When to worry about endianness?

I have seen countless references about endianness and what it means. I got no problems about that...
However, my coding project is a simple game to run on linux and windows, on standard "gamer" hardware.
Do I need to worry about endianness in this case? When should I need to worry about it?
My code is simple C and SDL+GL, the only complex data are basic media files (png+wav+xm) and the game data is mostly strings, integer booleans (for flags and such) and static-sized arrays. So far no user has had issues, so I am wondering if adding checks is necessary (will be done later, but there are more urgent issues IMO).
The times when you need to worry about endianess:
you are sending binary data between machines or processes (using a network or file). If the machines may have different byte order or the protocol used specifies a particular byte order (which it should), you'll need to deal with endianess.
you have code that access memory though pointers of different types (say you access a unsigned int variable through a char*).
If you do these things you're dealing with byte order whether you know it or not - it might be that you're dealing with it by assuming it's one way or the other, which may work fine as long as your code doesn't have to deal with a different platform.
In a similar vein, you generally need to deal with alignment issues in those same cases and for similar reasons. Once again, you might be dealing with it by doing nothing and having everything work fine because you don't have to cross platform boundaries (which may come back to bite you down the road if that does become a requirement).
If you mean a PC by "standard gamer hardware", then you don't have to worry about endianness as it will always be little endian on x86/x64. But if you want to port the project to other architectures, then you should design it endianness-independently.
Whenever you recieve/transmit data from a network, remeber to convert to/from network and host byte order. The C functions htons, htonl etc, or equivalients in your language, should be used here.
Whenever you read multi-byte values (like UTF-16 characters or 32 bit ints) from a file, since that file might have originated on a system with different endianness. If the file is UTF 16 or 32 it probably has a BOM (byte-order mark). Otherwise, the file format will have to specify endianness in some way.
You only need to worry about it if your game needs to run on different hardware architectures. If you are positive that it will always run on Intel hardware then you can forget about it. If it will run on Linux though many people use different architectures than Intel and you may end up having to think about it.

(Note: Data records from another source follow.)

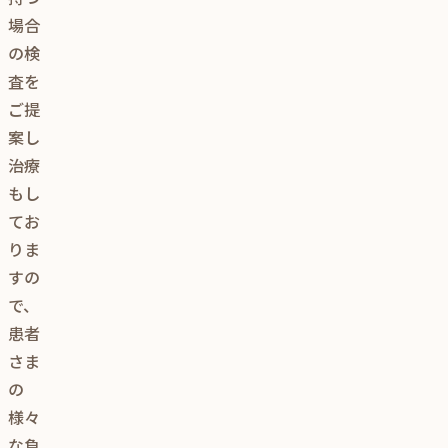
場合
の検
査を
ご提
案し
治療
もし
てお
りま
すの
で、
患者
さま
の
様々
な負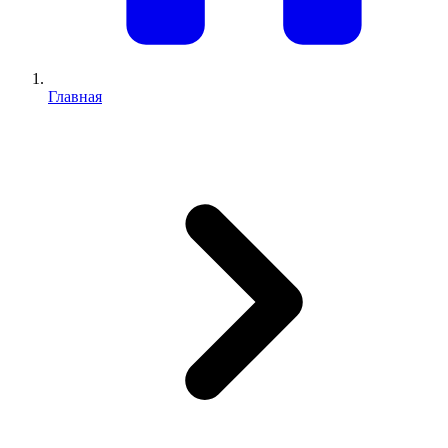
Главная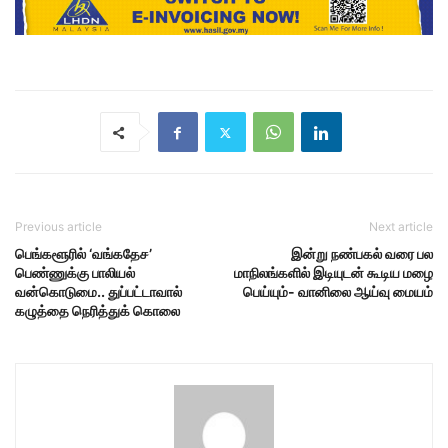
Previous article
Next article
பெங்களூரில் ‘வங்கதேச’
இன்று நண்பகல் வரை பல
பெண்ணுக்கு பாலியல்
மாநிலங்களில் இடியுடன் கூடிய மழை
வன்கொடுமை.. துப்பட்டாவால்
பெய்யும்- வானிலை ஆய்வு மையம்
கழுத்தை நெரித்துக் கொலை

Are you distributing you game in source code form?
Because if you are distributing you game as a binary only, then you know exactly which processor families your game will run on. Also, the media files, are they user generated (possibly via a level editor) or are they really only ment to be supplied by yourself?
If this is a truly closed environment (your distribute binaries and the game assets are not intended to be customized) then you know your own risks to endians and I personally wouldn't fool with it.
However, if you are either distributing source and/or hoping people will customize their game, then you have a potential for concern. However, with most of the desktop/laptop computers around these days moving to x86 I would think this is a diminishing concern.
The problem occurs with networking and how the data is sent and when you are doing bit fiddling on different processors since different processors may store the data differently in memory.
I believe Power PC has the opposite endianness of the Intel boards. Might be able to have a routine that sets the endianness dependant on the architecture? I'm not sure if you can actually tell what the hardware architecture is in code...maybe someone smarter then me does know the answer to that question.
Now in reference to your statement "standard" Gamer H/W, I would say typically you're going to look at Consumer Off the Shelf solutions are really what most any Standard Gamer is using, so you're almost going to for sure get the same endian across the board. I'm sure someone will disagree with me but that's my $.02
Ha...I just noticed on the right there is a link that is showing up related to the suggestion I had above.